Figure A.5: Energy of control-flow instruction

is predicted taken if it is a backward branch or not taken if it is a forward branch. There are different energy costs for a correctly predicted branch and a mispredicted branch. Conditional branches—based on their energy consumption—can be divided into 3 groups, group A: beq, bne, group B: bgez, bgtz, blez, bltz, and group C: bgezal, bltzal. Figure A.5 shows the energy breakdown for unconditional jumps and correctly predicted conditional branches. Conditional branches are comparable in energy consumption to less costly (E, F group) arithmetic instructions.

In case of a mispredicted branch, the instruction is canceled in the ITOSS unit and the fetch resends the—now correct—pc to the instruction cache. In this way, only the instruction fetching consumes energy (including the epc queue), while the rest of the processor does not. Once the correct instruction is brought back from the cache, the execution of the branch proceeds as in the correctly predicted case, except now the fetch consumes 6.04nJ for all conditional branches. The total energy cost of branch misprediction is 21.49nJ, just a bit more than that of a nop.

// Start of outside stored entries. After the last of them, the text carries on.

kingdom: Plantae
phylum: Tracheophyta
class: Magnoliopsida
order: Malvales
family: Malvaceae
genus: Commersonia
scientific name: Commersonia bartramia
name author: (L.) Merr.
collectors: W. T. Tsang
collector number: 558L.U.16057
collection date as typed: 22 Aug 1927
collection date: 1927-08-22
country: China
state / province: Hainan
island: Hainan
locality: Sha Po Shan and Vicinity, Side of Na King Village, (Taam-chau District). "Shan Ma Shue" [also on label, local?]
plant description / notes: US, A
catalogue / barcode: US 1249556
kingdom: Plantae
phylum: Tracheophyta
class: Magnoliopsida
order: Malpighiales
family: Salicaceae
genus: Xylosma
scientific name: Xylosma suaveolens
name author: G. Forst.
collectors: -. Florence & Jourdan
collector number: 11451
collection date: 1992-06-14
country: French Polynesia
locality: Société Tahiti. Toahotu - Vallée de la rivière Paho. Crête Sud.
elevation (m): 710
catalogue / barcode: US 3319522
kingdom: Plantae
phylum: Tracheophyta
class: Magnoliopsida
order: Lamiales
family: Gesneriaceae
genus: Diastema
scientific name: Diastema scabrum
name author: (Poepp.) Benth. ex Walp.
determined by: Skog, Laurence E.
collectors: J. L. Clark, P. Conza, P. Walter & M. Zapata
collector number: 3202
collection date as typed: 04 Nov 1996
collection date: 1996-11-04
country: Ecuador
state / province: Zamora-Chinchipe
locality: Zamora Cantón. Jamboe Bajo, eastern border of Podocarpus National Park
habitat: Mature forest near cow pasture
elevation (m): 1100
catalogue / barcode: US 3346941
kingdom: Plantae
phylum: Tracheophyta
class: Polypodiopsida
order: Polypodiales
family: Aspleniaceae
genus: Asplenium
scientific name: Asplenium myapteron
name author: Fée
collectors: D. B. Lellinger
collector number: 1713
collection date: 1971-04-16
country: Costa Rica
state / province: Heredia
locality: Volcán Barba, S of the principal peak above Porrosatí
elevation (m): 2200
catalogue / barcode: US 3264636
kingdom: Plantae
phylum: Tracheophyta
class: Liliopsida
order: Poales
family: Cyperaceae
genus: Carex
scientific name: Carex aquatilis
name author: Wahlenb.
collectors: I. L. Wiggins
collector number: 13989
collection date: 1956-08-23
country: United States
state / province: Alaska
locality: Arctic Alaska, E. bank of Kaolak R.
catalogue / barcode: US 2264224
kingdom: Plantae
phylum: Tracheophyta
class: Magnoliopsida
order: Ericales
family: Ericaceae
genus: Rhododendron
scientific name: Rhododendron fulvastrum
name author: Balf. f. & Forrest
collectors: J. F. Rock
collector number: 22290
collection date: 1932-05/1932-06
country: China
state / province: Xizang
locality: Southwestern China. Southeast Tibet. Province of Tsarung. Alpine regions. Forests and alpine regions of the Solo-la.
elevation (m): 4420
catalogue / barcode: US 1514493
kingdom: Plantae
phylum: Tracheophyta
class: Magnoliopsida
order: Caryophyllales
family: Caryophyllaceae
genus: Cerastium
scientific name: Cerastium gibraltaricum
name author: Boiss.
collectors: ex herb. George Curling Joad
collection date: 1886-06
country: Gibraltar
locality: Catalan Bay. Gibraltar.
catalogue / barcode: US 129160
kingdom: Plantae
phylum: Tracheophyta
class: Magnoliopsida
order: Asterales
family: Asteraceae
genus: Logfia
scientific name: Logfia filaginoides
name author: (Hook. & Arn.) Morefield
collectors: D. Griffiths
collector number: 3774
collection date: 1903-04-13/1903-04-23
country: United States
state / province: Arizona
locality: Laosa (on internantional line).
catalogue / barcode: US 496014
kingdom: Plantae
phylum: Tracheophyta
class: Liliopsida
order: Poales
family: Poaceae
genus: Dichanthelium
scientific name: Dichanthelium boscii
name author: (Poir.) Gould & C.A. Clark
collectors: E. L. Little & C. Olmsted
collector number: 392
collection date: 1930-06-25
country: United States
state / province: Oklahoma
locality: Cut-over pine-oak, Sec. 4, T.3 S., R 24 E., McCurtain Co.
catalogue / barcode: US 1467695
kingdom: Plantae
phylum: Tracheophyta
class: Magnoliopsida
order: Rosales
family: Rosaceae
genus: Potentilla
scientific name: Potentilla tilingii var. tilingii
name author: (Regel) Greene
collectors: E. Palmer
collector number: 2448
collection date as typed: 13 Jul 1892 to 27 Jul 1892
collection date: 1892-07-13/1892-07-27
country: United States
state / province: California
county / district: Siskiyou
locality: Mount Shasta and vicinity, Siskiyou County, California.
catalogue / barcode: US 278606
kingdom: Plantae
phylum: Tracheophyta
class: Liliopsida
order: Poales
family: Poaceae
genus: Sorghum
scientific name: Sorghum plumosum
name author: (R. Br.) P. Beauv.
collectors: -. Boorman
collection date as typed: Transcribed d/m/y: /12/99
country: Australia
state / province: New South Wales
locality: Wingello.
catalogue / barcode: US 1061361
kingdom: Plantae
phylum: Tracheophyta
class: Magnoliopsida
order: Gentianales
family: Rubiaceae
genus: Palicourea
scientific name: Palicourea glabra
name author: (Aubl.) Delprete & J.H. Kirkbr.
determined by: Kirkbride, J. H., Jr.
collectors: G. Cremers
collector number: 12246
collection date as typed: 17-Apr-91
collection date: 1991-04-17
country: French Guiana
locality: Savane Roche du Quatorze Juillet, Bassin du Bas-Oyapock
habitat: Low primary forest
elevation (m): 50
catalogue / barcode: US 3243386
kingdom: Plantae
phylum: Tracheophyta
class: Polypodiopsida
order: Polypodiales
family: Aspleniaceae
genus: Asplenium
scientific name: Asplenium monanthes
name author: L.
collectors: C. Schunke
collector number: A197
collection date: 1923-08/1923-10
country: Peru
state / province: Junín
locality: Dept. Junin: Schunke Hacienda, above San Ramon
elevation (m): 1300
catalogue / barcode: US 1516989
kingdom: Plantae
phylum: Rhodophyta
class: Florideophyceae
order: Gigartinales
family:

Figure A.6: Energy of load/store instruction

#### A.6.4 Load/store instructions

Another group of instructions are the load/store's. The MiniMIPS implements only word operations to/from memory: load word (lw) and store word (sw). Their energy breakdown is shown in Figure A.6. A data cache miss adds 30.86nJ to the current load instruction.

### A.6.5 esim agreement with lab data

Thanks to Mika Nyström, we have collected lab data of the total energy consumed by the fabricated chip running certain instructions. The next table compares these results with the results estimated using esim.

| instr           | lab                 | esim                | error |
|-----------------|---------------------|---------------------|-------|
| nop             | $22.71 \mathrm{nJ}$ | $20.63 \mathrm{nJ}$ | 9.16% |
| addiu r2, r1, 0 | 34.06nJ             | $31.57 \mathrm{nJ}$ | 7.31% |
| sll r1, r0, 0   | 34.85nJ             | 33.58nJ             | 3.64% |
| or r2, r1, r1   | 33.78nJ             | $32.32 \mathrm{nJ}$ | 4.32% |
| ori r2, r1, 0   | $31.04 \mathrm{nJ}$ | $29.60 \mathrm{nJ}$ | 4.64% |
| mult r1, r1     | 61.19nJ             | 56.77nJ             | 7.22% |
| lw r2, 0(r1)    | 44.87nJ             | 41.51nJ             | 7.48% |

This comparison shows that the error between lab data and esim is as expected—given the accuracy of hspice—within 10%.

The application of esim to the PR set of the MiniMIPS gave us important insights in the specifics of energy consumption in an asynchronous processor. This knowledge will be useful for the contemplated redesign of the MiniMIPS.

#### A.7 Conclusion

We have presented a method and a simulator for the accurate energy estimation of QDI circuits.

The method is based on the "production-rule" (PR) notation, which gives an accurate logical description of the circuit. The PR set of a system can be either synthesized from a high-level description or extracted from layout. The esim simulator is both simple and efficient and can be parallelized easily. It can be used for logical, timing, energy, or combined  $Et^2$  [33] simulation.

The models for capacitance and delays can be as simple or as sophisticated as necessary, and can be either estimated from a high-level description or extracted from layout. The accuracy of the physical modeling of switching activity is greatly improved by the absence of glitches and other beneficial properties of QDI circuits. Of course, estimating interconnect capacitances accurately remains a problem.

The method has been successfully applied to the energy estimation of a complete asynchronous 32-bit MIPS microprocessor, demonstrating the efficiency of the method for the simulation of large systems. The results also shed light on the energy budget of such a processor. In particular, it shows that 90% of the energy is consumed in communication and only 10% in actual execution of instructions.

These results and the accurate energy breakdown will be useful for the contemplated redesign of the asynchronous MIPS, which will be optimized for  $Et^2$ . We expect greatly improved energy consumption compared to the present design.